Ghaati dosen’t understand how to harness Anushka Shetty’s electrifying screen presence, complains Arjun Menon.
These days, each Anushka Shetty release feels like an event.
The actress, who takes long gaps between her projects, enjoys a peculiar market in Telugu cinema, especially in her action avatars.
She gives her all in Ghaati, but is let down by a bland script.
Ghaati is caught between familiar impulses and uninspired writing choices.
The reunion between Anushka and her Vedam director Kris Jagarlamundi is an underwhelmingly told story that is brimming with dated tropes and lacklustre ideas.
The actress in one of her recent interviews spoke about her ‘trust and confidence’ in Jagarlamundi in giving her strong characters, like Saroja from Vedam. It is precisely at this basic function that the film squanders away with its conventionality.
Ghaati, set around the Eastern Ghats, tells the story of drug peddlers and the local drug mafia.
Two delivery personnel, Sheelavathi (Anushka Shetty) and Desi Raju (Vikram Prabhu), decide to split from the gang and form their own business by approaching the higher-ups directly.
But their boss Kaastala Naidu (Ravindra Vijay) is not happy with this arrangement and retaliates.
The film deals with Sheelvathi’s resistance against Naidu’s gang and her one-woman fight for revenge against the bad guys.
The setting itself gives away the conventional plotting and stereotypical world on offer.
Anushka rises above the weak writing with her screen presence. You can see her lending credibility to the predicament of the leading lady pushed to the brink and forced to fend for herself against men who wield more power.
Anushka is perfect for this kind of demanding action roles, where the physicality and gravitas in pulling off exhaustive set pieces can make up for wayward film-making.
There are no clear stakes, and you can only root so much for a stone-faced Anushka.
But there is no clear trajectory in the way the screenplay charts the upward resistance of the woman, who is forced to prove her mettle and survive from the most bizarre, violent attempts at her life.
Ghaati is paced almost like a straight line with almost no excitement in its world-building.
An impressive opening montage sets up the world of the marijuana distribution network, from the rural areas to the city, a business being run over many years.

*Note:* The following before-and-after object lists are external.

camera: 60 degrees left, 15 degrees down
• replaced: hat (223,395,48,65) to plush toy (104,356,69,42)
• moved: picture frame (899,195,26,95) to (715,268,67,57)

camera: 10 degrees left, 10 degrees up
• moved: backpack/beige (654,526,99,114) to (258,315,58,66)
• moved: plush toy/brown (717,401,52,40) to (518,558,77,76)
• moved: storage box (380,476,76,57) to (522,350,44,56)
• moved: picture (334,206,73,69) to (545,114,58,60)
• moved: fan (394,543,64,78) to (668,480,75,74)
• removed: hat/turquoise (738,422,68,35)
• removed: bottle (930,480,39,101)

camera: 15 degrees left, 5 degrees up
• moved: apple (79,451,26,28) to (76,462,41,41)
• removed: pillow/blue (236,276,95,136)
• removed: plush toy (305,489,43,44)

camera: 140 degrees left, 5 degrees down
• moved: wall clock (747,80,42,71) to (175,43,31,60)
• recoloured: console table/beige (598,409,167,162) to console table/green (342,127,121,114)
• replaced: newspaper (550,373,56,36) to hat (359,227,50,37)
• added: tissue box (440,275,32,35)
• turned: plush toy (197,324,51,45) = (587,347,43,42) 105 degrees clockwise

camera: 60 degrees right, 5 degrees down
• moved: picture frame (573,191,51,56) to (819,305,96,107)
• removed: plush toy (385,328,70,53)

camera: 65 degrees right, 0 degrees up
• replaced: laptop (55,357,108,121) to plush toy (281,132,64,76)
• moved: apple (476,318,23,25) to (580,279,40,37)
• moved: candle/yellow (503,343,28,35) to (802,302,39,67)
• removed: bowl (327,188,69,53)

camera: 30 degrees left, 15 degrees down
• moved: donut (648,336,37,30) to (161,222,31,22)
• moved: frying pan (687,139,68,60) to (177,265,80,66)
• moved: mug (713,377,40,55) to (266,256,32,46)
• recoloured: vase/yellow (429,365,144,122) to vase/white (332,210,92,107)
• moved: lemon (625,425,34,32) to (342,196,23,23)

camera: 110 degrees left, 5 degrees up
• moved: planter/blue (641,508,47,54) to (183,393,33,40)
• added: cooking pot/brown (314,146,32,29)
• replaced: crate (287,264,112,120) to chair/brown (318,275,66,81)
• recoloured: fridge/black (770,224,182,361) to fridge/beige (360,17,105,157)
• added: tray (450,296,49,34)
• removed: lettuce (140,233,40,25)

But the film does not use the details of this particular setting, ripe with possibilities, for mining the socio-political landscape where the story unfolds.
Every action beat, line of dialogue, and revelation is made with bland affectations of bygone action cinema with the ‘stoic hero’ archetype, here replaced by a female warrior.
The location is a character in the story, but the film-making fails to register the rough, sprawling landscapes as anything but open spaces against which the action unfolds.
Anushka is at the top of her game, effortlessly owning the genre with plenty of charm and sleight of hand to pull off the relentlessly set-up action scenes.
She makes up for the void in the conception of these sequences, but there is only so much that a star can do to punch up a confused script.
Nagavelli Vidya Sagar’s loud score does not help the melodramatic sensibility at play.
Manojh Reddy Katasani’s frames capture the rustic beauty of the Ghats and the expansive setting, but the visual grammar is also impacted by repetitions and clumsy action choreography.
Ghaati is a confused film that does not understand how to harness Anushka Shetty’s electrifying screen presence.
Texture is forsaken for generic saleability, and conviction is compromised at the altar of aimless action.
The film is held together by Anushka and offers momentary glimpses of what could have been if the makers had stuck to the authenticity of their ideas without giving in to commercial compromises.